Task brief:
From the line containing "fx_px: 2088" to the last line of the records, reproduce every line exactly and print nothing else.
─── Supplied data ───
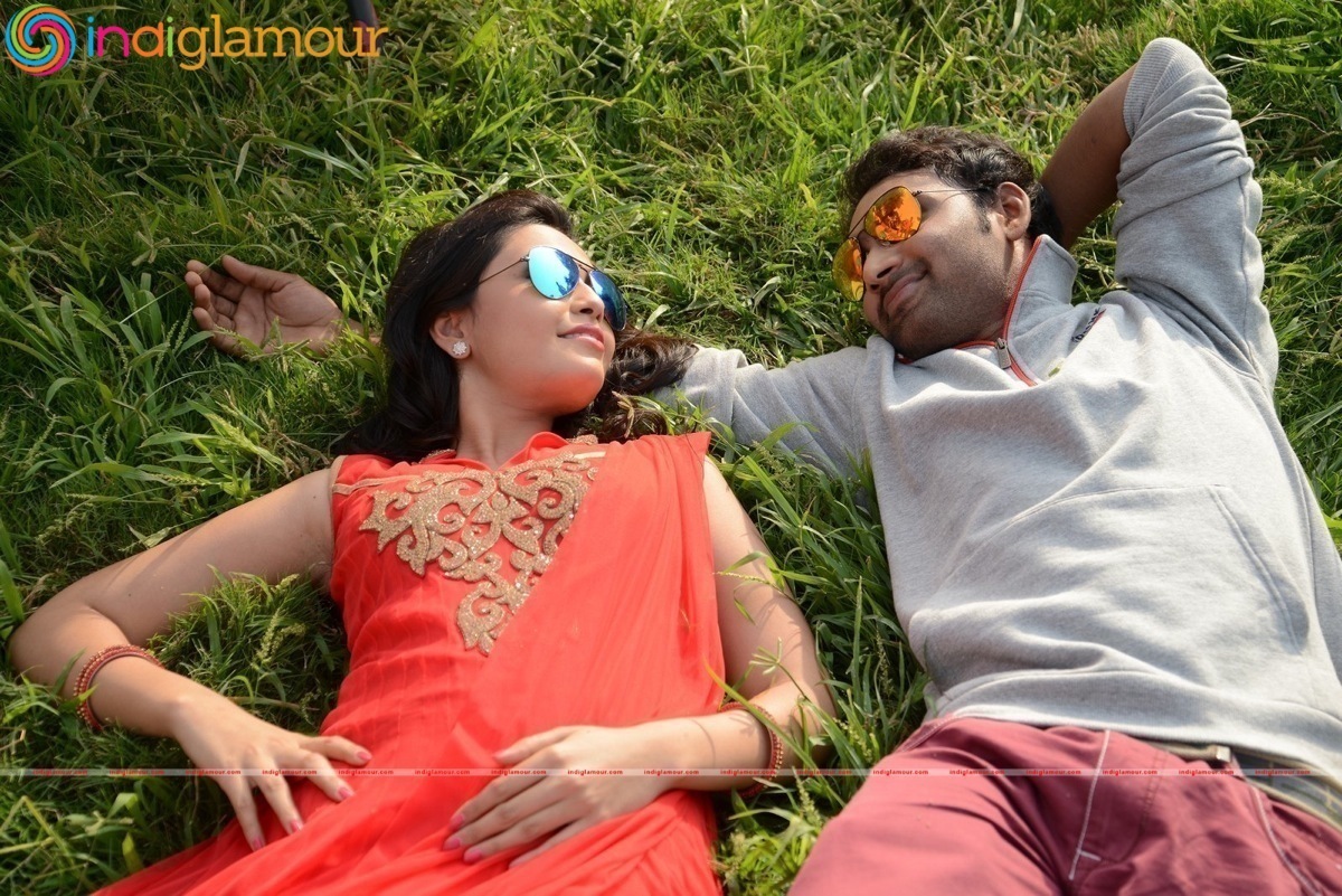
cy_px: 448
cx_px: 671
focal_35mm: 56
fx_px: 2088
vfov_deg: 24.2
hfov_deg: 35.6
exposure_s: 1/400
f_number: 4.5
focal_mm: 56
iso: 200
───
Task solution:
fx_px: 2088
vfov_deg: 24.2
hfov_deg: 35.6
exposure_s: 1/400
f_number: 4.5
focal_mm: 56
iso: 200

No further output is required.